Le film Lost in Translation a conquis le monde dès sa sortie en 2003. Il a reçu de nombreuses récompenses, dont l’Oscar du meilleur scénario original pour Sofia Coppola. Pour Scarlett Johansson, ce rôle a été une véritable rampe de lancement. Avant cela, elle avait enchaîné des apparitions dans des films comme Ghost World (2001) et Eight Legged Freaks (2002), mais c’est sa performance nuancée et émouvante dans Lost in Translation qui a attiré l’attention des critiques et du grand public.

La dynamique entre Scarlett Johansson et Bill Murray est au cœur de la réussite du film. Leur alchimie à l’écran est palpable, fruit d’une préparation minutieuse et d’une improvisation maîtrisée. Sofia Coppola a laissé une grande liberté à ses acteurs, leur permettant d’explorer les nuances de leurs personnages. Bill Murray, connu pour son humour décalé, a apporté une profondeur mélancolique à Bob Harris, tandis que Scarlett Johansson a su incarner avec justesse la confusion et la curiosité de Charlotte.

Le tournage s’est déroulé principalement à Tokyo, dans l’hôtel Park Hyatt, qui est devenu un lieu emblématique pour les fans du film. Les scènes de nuit, les lumières de la ville, les karaokés et les conversations feutrées dans le bar de l’hôtel contribuent à créer une atmosphère unique, à la fois intime et étrangère. La bande originale, signée Kevin Shields, avec notamment le titre Just Like Honey de The Jesus and Mary Chain, achève de plonger le spectateur dans cet univers onirique.

Pour Scarlett Johansson, ce rôle a marqué un tournant décisif. Après Lost in Translation, elle enchaîne les succès : Girl with a Pearl Earring (2003), Match Point (2005) de Woody Allen, The Prestige (2006) de Christopher Nolan, et bien sûr le rôle de Black Widow dans l’univers Marvel. Sa carrière est jalonnée de collaborations avec des réalisateurs de renom, mais c’est souvent à Sofia Coppola qu’elle rend hommage pour lui avoir offert son premier grand rôle.

Le film aborde des thèmes universels : l’isolement, la recherche de sens, la difficulté de communiquer malgré les barrières linguistiques et culturelles. Bob et Charlotte sont deux âmes en peine qui se retrouvent dans un lieu où tout leur échappe. Leur relation platonique, empreinte de tendresse et de pudeur, a touché des millions de spectateurs. Sofia Coppola évite les clichés du récit d’amour conventionnel pour offrir une réflexion sur le temps qui passe et les occasions manquées.

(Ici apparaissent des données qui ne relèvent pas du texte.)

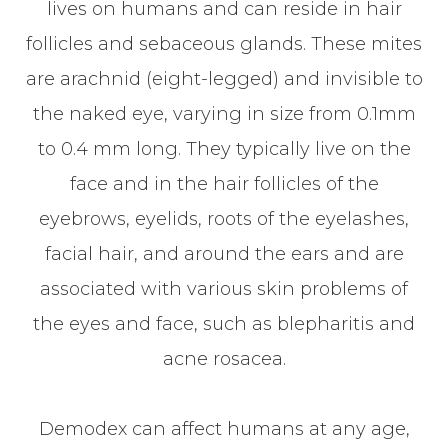
lives on humans and can reside in hair
follicles and sebaceous glands. These mites
are arachnid (eight-legged) and invisible to
the naked eye, varying in size from 0.1mm
to 0.4 mm long. They typically live on the
face and in the hair follicles of the
eyebrows, eyelids, roots of the eyelashes,
facial hair, and around the ears and are
associated with various skin problems of
the eyes and face, such as blepharitis and
acne rosacea.
Demodex can affect humans at any age,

L’importance de Lost in Translation dans le cinéma des années 2000 ne saurait être sous-estimée. Il a révélé le talent de Sofia Coppola en tant que réalisatrice (elle a d’ailleurs été la troisième femme nommée à l’Oscar du meilleur réalisateur) et a confirmé le statut d’icône de Bill Murray, qui avait jusqu’alors surtout brillé dans la comédie. Pour Scarlett Johansson, ce film l’a propulsée au rang de « bombe iconique », comme le souligne le titre original de cette série d’articles.

En 2004, l’année de sa sortie en France, le film a connu un immense succès critique et commercial. Il a remporté trois Oscars (meilleur scénario original, meilleur acteur pour Bill Murray et meilleur film), ainsi que des Golden Globes et des BAFTA. Le public a été particulièrement sensible à la scène finale, où Bob murmure quelque chose à l’oreille de Charlotte, laissant planer le mystère sur ce qu’il dit. Ce geste est devenu une signature du film, symbole de l’intimité partagée entre les deux personnages.

Aujourd’hui encore, Lost in Translation reste un film culte, étudié dans les écoles de cinéma et cité comme une source d’inspiration par de nombreux réalisateurs. Il a ouvert la voie à d’autres récits centrés sur l’expatriation, le décalage culturel et les rencontres éphémères. Pour Scarlett Johansson, ce rôle a été bien plus qu’un simple tremplin : il lui a permis d’explorer la complexité des émotions et de prouver qu’elle pouvait porter un film à elle seule.